Moulik Choraria
2026
DeepInsert: Early Layer Bypass for Efficient and Performant Multimodal Understanding
Moulik Choraria | Xinbo Wu | Akhil Bhimaraju | Nitesh Sekhar | Yue Wu | Xu Zhang | Prateek Singhal | Lav R. Varshney
Proceedings of the 19th Conference of the European Chapter of the Association for Computational Linguistics (Volume 1: Long Papers)
Moulik Choraria | Xinbo Wu | Akhil Bhimaraju | Nitesh Sekhar | Yue Wu | Xu Zhang | Prateek Singhal | Lav R. Varshney
Proceedings of the 19th Conference of the European Chapter of the Association for Computational Linguistics (Volume 1: Long Papers)

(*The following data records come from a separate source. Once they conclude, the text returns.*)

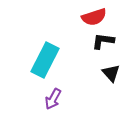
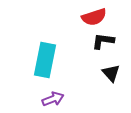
cyan rectangle: rotated 16 degrees counterclockwise
purple arrow: rotated 140 degrees counterclockwise
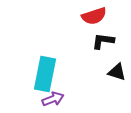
red semicircle: moved 1 px up
cyan rectangle: moved 14 px down
black triangle: moved 6 px right, 1 px up; rotated 30 degrees counterclockwise
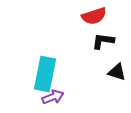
purple arrow: moved 2 px up
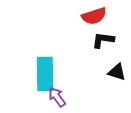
black L-shape: moved 1 px up
cyan rectangle: rotated 12 degrees counterclockwise
purple arrow: moved 4 px right; rotated 105 degrees counterclockwise
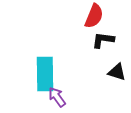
red semicircle: rotated 50 degrees counterclockwise
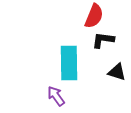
cyan rectangle: moved 24 px right, 11 px up
purple arrow: moved 1 px left, 1 px up
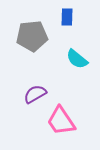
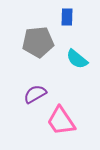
gray pentagon: moved 6 px right, 6 px down
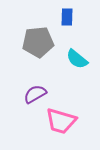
pink trapezoid: rotated 40 degrees counterclockwise
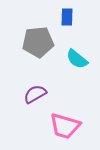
pink trapezoid: moved 4 px right, 5 px down
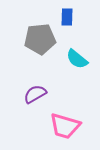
gray pentagon: moved 2 px right, 3 px up
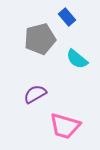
blue rectangle: rotated 42 degrees counterclockwise
gray pentagon: rotated 8 degrees counterclockwise
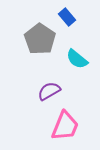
gray pentagon: rotated 24 degrees counterclockwise
purple semicircle: moved 14 px right, 3 px up
pink trapezoid: rotated 84 degrees counterclockwise
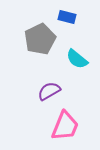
blue rectangle: rotated 36 degrees counterclockwise
gray pentagon: rotated 12 degrees clockwise
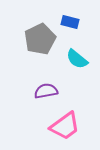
blue rectangle: moved 3 px right, 5 px down
purple semicircle: moved 3 px left; rotated 20 degrees clockwise
pink trapezoid: rotated 32 degrees clockwise
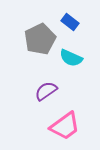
blue rectangle: rotated 24 degrees clockwise
cyan semicircle: moved 6 px left, 1 px up; rotated 15 degrees counterclockwise
purple semicircle: rotated 25 degrees counterclockwise
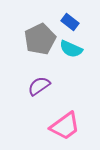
cyan semicircle: moved 9 px up
purple semicircle: moved 7 px left, 5 px up
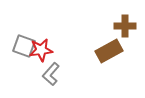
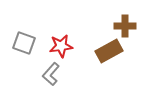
gray square: moved 3 px up
red star: moved 20 px right, 4 px up
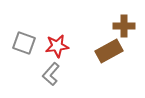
brown cross: moved 1 px left
red star: moved 4 px left
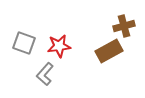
brown cross: rotated 15 degrees counterclockwise
red star: moved 2 px right
gray L-shape: moved 6 px left
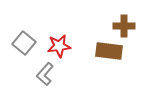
brown cross: rotated 15 degrees clockwise
gray square: rotated 20 degrees clockwise
brown rectangle: rotated 36 degrees clockwise
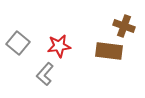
brown cross: rotated 20 degrees clockwise
gray square: moved 6 px left
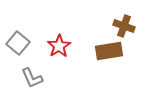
red star: rotated 25 degrees counterclockwise
brown rectangle: rotated 16 degrees counterclockwise
gray L-shape: moved 13 px left, 4 px down; rotated 65 degrees counterclockwise
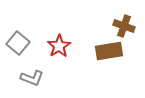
gray L-shape: rotated 45 degrees counterclockwise
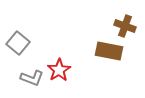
brown cross: moved 1 px right
red star: moved 24 px down
brown rectangle: rotated 20 degrees clockwise
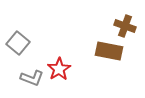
red star: moved 1 px up
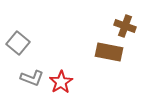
brown rectangle: moved 1 px down
red star: moved 2 px right, 13 px down
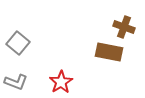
brown cross: moved 1 px left, 1 px down
gray L-shape: moved 16 px left, 4 px down
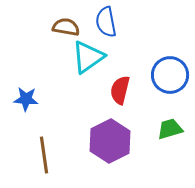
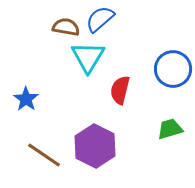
blue semicircle: moved 6 px left, 3 px up; rotated 60 degrees clockwise
cyan triangle: rotated 24 degrees counterclockwise
blue circle: moved 3 px right, 6 px up
blue star: rotated 30 degrees clockwise
purple hexagon: moved 15 px left, 5 px down; rotated 6 degrees counterclockwise
brown line: rotated 48 degrees counterclockwise
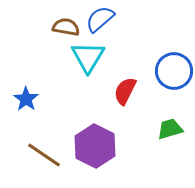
blue circle: moved 1 px right, 2 px down
red semicircle: moved 5 px right, 1 px down; rotated 12 degrees clockwise
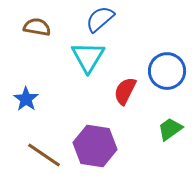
brown semicircle: moved 29 px left
blue circle: moved 7 px left
green trapezoid: rotated 20 degrees counterclockwise
purple hexagon: rotated 18 degrees counterclockwise
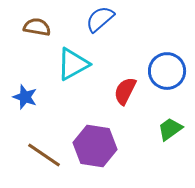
cyan triangle: moved 15 px left, 7 px down; rotated 30 degrees clockwise
blue star: moved 1 px left, 2 px up; rotated 15 degrees counterclockwise
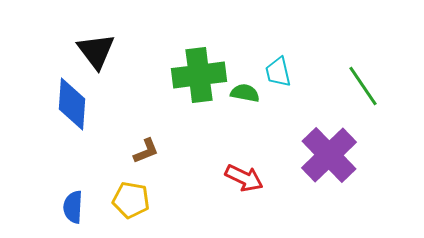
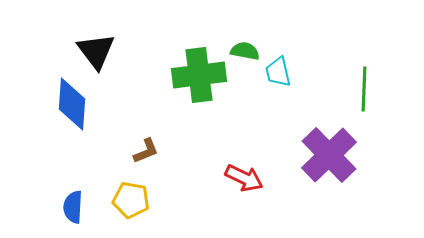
green line: moved 1 px right, 3 px down; rotated 36 degrees clockwise
green semicircle: moved 42 px up
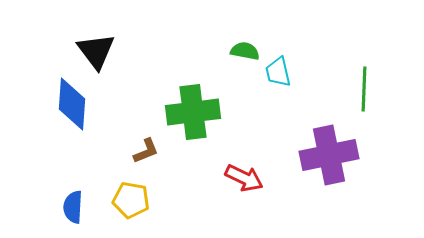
green cross: moved 6 px left, 37 px down
purple cross: rotated 32 degrees clockwise
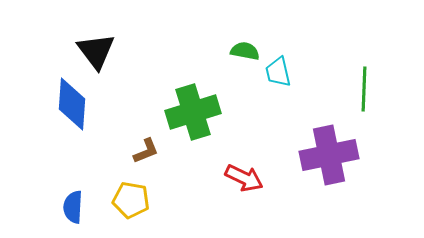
green cross: rotated 10 degrees counterclockwise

Hyperscaling of data and parameter count in LLMs is yielding diminishing improvement when weighed against training costs, underlining a growing need for more efficient finetuning and inference without sacrificing performance. This is especially so for multimodal language models (MLMs), where the overhead of processing multimodal tokens can limit their practical viability. Parallely, recent work has uncovered implicit cross-modal alignment in the deeper layers of large MLMs, deepening our understanding of how MLMs process and encode information. Motivated by this, and our observation that MLMs naturally defer most cross-modal token interactions to deeper layers of the model, we propose a simple modification. Instead of concatenation with the language prompt at the start, we insert multimodal tokens directly into the middle, allowing them to entirely bypass the early layers. Our results with diverse modalities, (i) LLaVA & BLIP for vision, (ii) LTU for audio, and (iii) MoLCA for molecular data, and model sizes, starting from 350M to 13B parameters, indicate that our method reduces both training and inference costs, while at least preserving, if not surpassing the performance of existing baselines.